* _Records to process_:
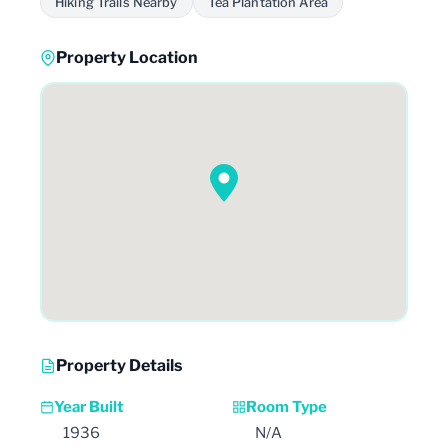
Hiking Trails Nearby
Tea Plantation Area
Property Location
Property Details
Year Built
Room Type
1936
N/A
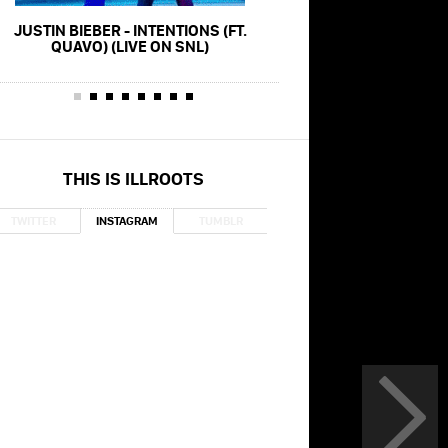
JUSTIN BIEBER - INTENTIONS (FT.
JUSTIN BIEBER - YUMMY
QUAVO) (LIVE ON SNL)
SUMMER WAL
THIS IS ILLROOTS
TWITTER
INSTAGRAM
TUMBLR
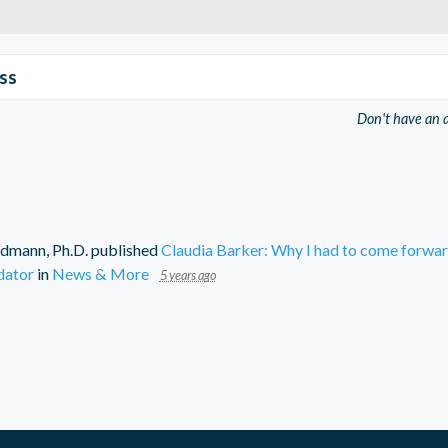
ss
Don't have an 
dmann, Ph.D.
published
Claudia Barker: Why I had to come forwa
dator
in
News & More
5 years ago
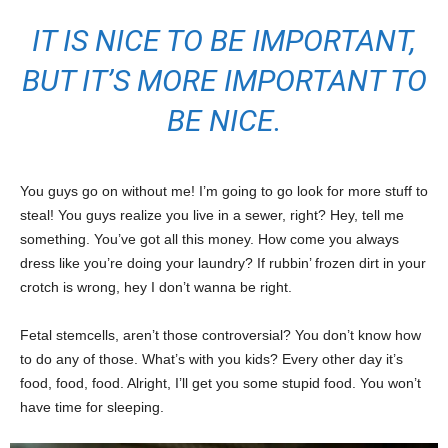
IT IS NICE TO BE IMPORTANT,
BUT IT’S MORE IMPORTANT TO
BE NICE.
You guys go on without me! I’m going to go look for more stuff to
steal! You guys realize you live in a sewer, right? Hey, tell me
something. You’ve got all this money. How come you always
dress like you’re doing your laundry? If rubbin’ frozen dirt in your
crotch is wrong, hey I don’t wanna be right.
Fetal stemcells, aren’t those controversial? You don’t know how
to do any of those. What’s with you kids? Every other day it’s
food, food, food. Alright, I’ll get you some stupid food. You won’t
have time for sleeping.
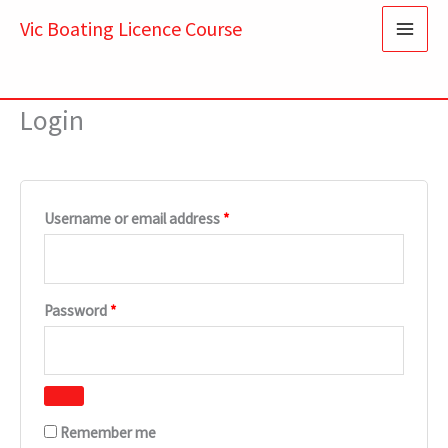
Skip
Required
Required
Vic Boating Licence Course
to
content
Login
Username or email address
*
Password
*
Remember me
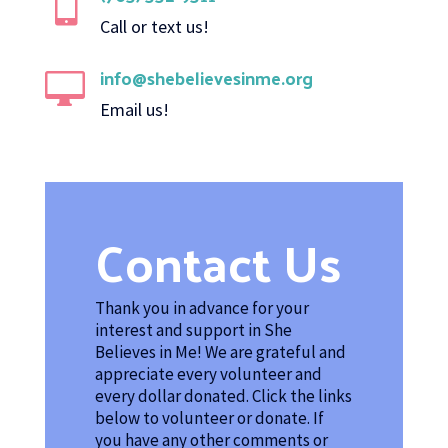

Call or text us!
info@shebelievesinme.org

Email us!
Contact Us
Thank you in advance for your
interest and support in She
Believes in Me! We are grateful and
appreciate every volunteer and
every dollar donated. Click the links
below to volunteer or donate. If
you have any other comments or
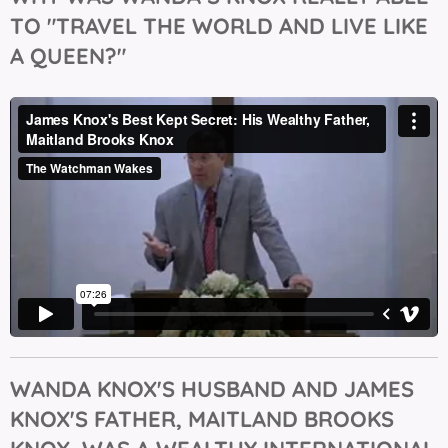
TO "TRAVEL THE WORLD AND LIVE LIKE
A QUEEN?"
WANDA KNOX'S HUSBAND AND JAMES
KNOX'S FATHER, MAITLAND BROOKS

* _Activity_: For the word "guys", count the lines of the data that contain it and state only that count.

* _Response_: 2